Immer schwieriger wird nach Einschätzung der UN auch die Situation bei den Lebensmittelhilfen. Rund eine Million Gazaner sind darauf angewiesen, dass die Vereinten Nationen ihnen Mehl, Reis und Zucker kostenlos zur Verfügung stellen. Den vielen Bedürftigen fehlt das Geld, um das Nötigste selbst einzukaufen. Die Arbeitslosigkeit liegt offiziell bei 60 Prozent.
Nun warnt das Palästinenserhilfswerk (UNRWA) davor, es müsse womöglich bald seinen Service einstellen.
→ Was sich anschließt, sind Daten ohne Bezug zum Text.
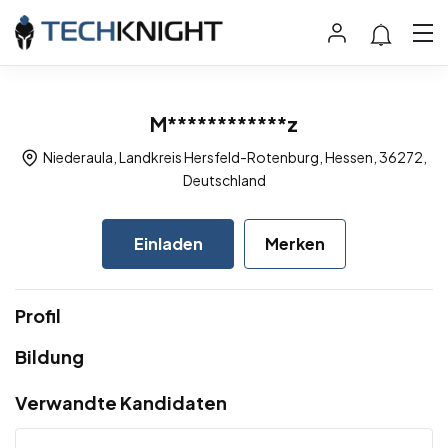
M************z
Niederaula, Landkreis Hersfeld-Rotenburg, Hessen, 36272,
Deutschland
Einladen
Merken
Profil
Bildung
Verwandte Kandidaten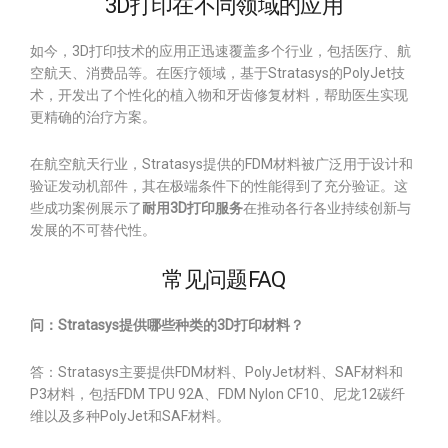
3D打印在不同领域的应用
如今，3D打印技术的应用正迅速覆盖多个行业，包括医疗、航
空航天、消费品等。在医疗领域，基于Stratasys的PolyJet技
术，开发出了个性化的植入物和牙齿修复材料，帮助医生实现
更精确的治疗方案。
在航空航天行业，Stratasys提供的FDM材料被广泛用于设计和
验证发动机部件，其在极端条件下的性能得到了充分验证。这
些成功案例展示了
耐用3D打印服务
在推动各行各业持续创新与
发展的不可替代性。
常见问题FAQ
问：Stratasys提供哪些种类的3D打印材料？
答：Stratasys主要提供FDM材料、PolyJet材料、SAF材料和
P3材料，包括FDM TPU 92A、FDM Nylon CF10、尼龙12碳纤
维以及多种PolyJet和SAF材料。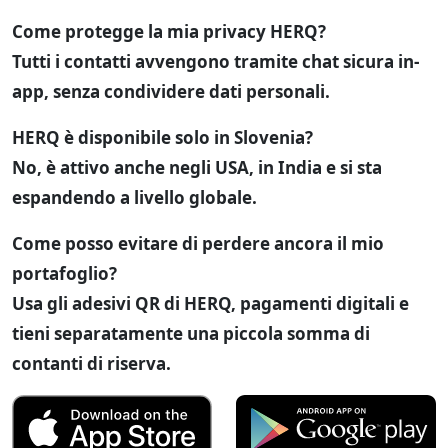
Come protegge la mia privacy HERQ?
Tutti i contatti avvengono tramite chat sicura in-
app, senza condividere dati personali.
HERQ è disponibile solo in Slovenia?
No, è attivo anche negli USA, in India e si sta
espandendo a livello globale.
Come posso evitare di perdere ancora il mio
portafoglio?
Usa gli adesivi QR di HERQ, pagamenti digitali e
tieni separatamente una piccola somma di
contanti di riserva.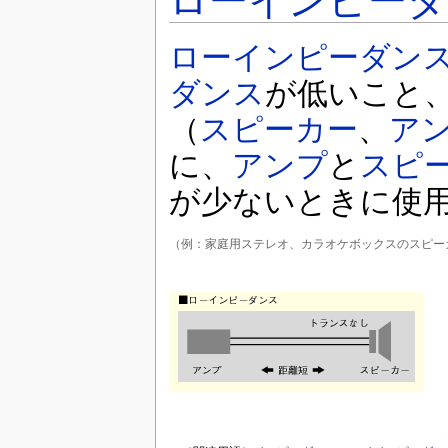
ローインピーダ
ローインピーダン
ダンス
が低いこと
（
スピーカー
、
ア
に、
アンプ
と
スピ
が少ないときに使
（例：家庭用ステレオ、カラオケボックスのスピー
Was vor allem daran liegt, dass die USA einen erheblichen Teil ihrer Unterstützung für UNRWA eingefroren haben. „Noch gibt es eine Art Verschnaufpause für uns, weil andere Länder bereits vorzeitig Zahlungen geleistet haben“, sagt Matthias Schmale, der als UNRWA-Direktor für Gaza zuständig ist. Aber die Finanznöte könnten dazu führen, „dass wir als Garant von Stabilität unsere Dienstleistungen drastisch reduzieren müssen“. Wenn das passiere, würden dort Frust und Gewalt zunehmen. Mit Folgen weit über Gaza hinaus.